Stored data entries:
__________________________________________________
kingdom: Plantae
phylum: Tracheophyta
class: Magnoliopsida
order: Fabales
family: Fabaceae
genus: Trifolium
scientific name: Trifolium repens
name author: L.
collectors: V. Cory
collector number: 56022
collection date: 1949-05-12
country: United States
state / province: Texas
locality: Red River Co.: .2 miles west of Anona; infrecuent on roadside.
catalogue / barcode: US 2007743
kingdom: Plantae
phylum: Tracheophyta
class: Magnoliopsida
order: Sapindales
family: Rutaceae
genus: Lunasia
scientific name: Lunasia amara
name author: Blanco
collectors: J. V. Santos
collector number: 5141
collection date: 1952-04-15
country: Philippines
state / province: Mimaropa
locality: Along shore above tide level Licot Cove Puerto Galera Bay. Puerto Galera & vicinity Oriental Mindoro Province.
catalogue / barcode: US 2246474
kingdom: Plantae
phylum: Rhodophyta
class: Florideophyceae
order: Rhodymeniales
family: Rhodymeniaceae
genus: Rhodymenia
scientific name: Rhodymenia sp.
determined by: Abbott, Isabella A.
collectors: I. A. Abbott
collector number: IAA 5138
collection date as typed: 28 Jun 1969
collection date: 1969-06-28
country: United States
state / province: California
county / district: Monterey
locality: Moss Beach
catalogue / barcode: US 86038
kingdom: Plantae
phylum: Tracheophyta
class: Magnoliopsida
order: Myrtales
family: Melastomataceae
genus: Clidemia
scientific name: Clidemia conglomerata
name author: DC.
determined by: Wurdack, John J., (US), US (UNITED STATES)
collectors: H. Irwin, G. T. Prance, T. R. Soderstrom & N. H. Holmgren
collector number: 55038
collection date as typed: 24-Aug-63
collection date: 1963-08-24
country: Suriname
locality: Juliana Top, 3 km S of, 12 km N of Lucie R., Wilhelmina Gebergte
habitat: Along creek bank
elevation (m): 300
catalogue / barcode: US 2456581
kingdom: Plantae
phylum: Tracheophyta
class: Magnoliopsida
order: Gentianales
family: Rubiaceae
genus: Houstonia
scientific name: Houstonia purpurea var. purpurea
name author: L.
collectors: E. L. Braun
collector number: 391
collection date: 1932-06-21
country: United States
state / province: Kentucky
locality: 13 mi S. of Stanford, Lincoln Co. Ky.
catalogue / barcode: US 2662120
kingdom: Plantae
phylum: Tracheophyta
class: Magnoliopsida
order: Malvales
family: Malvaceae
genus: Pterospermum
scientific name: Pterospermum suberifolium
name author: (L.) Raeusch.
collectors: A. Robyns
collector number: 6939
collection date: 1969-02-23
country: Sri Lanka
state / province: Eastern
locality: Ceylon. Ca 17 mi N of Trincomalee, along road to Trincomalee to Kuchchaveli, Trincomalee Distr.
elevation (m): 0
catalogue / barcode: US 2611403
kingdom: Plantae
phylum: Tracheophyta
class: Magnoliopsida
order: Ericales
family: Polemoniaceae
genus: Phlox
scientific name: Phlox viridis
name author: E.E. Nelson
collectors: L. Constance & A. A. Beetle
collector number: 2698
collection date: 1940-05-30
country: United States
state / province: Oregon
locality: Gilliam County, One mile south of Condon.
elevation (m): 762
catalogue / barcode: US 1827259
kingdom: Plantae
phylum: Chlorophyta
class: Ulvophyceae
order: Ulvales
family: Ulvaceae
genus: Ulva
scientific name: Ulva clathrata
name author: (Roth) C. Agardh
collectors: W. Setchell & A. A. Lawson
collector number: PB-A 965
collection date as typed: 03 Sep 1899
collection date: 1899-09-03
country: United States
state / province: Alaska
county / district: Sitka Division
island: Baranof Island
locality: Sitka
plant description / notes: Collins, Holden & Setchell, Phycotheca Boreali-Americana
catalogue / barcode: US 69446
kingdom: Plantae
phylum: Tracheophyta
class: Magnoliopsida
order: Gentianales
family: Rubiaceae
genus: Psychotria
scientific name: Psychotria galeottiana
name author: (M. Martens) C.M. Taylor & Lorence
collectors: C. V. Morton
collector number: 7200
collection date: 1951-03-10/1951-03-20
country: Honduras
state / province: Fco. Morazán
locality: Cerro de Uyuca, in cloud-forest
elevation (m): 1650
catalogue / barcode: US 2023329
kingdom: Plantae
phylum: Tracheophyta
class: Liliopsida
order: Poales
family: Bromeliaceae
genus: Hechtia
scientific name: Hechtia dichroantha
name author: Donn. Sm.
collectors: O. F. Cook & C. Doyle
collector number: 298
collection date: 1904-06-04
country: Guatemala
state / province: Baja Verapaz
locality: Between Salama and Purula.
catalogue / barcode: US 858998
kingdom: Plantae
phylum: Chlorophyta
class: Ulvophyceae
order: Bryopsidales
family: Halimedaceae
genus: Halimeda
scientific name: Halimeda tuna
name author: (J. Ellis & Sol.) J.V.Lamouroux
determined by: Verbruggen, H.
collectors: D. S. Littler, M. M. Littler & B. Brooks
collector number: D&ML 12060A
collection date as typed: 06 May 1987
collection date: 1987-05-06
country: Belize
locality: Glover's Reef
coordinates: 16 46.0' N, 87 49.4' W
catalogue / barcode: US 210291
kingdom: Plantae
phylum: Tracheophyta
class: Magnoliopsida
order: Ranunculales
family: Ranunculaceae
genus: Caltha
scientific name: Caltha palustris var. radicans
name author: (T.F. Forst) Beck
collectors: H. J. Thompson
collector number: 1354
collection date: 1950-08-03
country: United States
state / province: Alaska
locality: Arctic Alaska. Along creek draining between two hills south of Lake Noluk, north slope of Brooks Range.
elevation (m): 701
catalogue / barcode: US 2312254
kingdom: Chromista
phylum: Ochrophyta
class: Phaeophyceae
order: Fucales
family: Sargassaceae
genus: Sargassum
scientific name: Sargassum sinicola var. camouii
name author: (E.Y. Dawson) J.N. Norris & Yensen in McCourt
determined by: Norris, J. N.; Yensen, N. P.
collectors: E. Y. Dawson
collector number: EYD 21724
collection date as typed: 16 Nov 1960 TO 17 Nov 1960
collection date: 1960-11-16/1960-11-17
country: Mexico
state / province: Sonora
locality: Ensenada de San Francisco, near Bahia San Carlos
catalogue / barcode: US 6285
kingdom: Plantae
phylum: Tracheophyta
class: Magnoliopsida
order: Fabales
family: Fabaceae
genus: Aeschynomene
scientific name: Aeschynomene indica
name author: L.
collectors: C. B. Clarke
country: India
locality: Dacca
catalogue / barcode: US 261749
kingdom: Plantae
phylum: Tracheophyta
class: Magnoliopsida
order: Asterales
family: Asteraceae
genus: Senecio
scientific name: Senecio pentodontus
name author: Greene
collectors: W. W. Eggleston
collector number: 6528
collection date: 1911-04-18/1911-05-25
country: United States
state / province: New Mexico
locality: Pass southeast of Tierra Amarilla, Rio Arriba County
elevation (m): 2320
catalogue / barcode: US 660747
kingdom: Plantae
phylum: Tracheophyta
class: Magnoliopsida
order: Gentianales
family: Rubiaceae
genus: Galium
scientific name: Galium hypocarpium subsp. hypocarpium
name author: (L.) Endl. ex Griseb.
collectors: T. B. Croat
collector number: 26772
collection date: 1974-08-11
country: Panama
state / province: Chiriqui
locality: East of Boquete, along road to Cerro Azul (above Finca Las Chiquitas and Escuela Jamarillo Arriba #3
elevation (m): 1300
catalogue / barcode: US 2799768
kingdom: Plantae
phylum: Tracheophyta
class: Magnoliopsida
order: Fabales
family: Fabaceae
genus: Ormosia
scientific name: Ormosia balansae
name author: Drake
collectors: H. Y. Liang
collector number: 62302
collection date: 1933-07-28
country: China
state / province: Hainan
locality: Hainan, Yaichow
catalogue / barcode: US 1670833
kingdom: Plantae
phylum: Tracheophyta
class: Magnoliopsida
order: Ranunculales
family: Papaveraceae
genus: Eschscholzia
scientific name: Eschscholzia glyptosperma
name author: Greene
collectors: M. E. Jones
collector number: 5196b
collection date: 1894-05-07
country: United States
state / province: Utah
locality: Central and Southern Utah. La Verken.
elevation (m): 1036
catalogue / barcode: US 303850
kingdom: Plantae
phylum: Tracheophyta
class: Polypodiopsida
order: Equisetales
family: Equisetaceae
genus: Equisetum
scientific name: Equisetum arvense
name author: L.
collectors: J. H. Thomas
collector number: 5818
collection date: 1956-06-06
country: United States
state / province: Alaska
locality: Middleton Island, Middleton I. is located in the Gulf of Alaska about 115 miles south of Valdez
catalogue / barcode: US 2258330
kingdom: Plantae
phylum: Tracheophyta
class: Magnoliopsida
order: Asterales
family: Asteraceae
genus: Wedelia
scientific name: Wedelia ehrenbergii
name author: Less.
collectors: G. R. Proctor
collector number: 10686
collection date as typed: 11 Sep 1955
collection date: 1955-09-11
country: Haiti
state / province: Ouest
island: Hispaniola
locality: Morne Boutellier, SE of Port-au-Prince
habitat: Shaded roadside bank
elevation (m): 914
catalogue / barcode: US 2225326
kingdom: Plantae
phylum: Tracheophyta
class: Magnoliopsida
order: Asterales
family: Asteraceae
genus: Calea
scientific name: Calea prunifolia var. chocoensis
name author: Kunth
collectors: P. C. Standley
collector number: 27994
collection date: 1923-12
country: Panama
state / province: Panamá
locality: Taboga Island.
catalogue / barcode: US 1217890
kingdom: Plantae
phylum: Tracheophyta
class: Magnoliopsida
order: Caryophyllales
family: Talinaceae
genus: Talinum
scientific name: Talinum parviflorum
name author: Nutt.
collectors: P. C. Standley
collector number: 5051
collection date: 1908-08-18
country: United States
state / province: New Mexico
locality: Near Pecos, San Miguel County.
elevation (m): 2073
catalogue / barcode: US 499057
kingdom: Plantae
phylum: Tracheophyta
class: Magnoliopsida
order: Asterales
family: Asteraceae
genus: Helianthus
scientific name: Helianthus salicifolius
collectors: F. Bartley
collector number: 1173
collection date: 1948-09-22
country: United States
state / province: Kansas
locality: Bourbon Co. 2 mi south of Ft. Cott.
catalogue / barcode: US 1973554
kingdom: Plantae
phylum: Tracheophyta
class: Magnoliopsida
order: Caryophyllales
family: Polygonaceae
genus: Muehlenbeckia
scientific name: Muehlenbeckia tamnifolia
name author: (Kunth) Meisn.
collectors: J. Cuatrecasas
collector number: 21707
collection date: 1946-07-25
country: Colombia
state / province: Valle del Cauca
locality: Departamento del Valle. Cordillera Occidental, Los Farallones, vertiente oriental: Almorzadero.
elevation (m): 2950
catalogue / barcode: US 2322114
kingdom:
__________________________________________________
(Do this):
Recast the listing as a JSON list of strings, starting at its first line and ending at the line containing "scientific name: Lunasia amara". Use one string per line and leave out blank lines.

(Final answer):
[
  "kingdom: Plantae",
  "phylum: Tracheophyta",
  "class: Magnoliopsida",
  "order: Fabales",
  "family: Fabaceae",
  "genus: Trifolium",
  "scientific name: Trifolium repens",
  "name author: L.",
  "collectors: V. Cory",
  "collector number: 56022",
  "collection date: 1949-05-12",
  "country: United States",
  "state / province: Texas",
  "locality: Red River Co.: .2 miles west of Anona; infrecuent on roadside.",
  "catalogue / barcode: US 2007743",
  "kingdom: Plantae",
  "phylum: Tracheophyta",
  "class: Magnoliopsida",
  "order: Sapindales",
  "family: Rutaceae",
  "genus: Lunasia",
  "scientific name: Lunasia amara"
]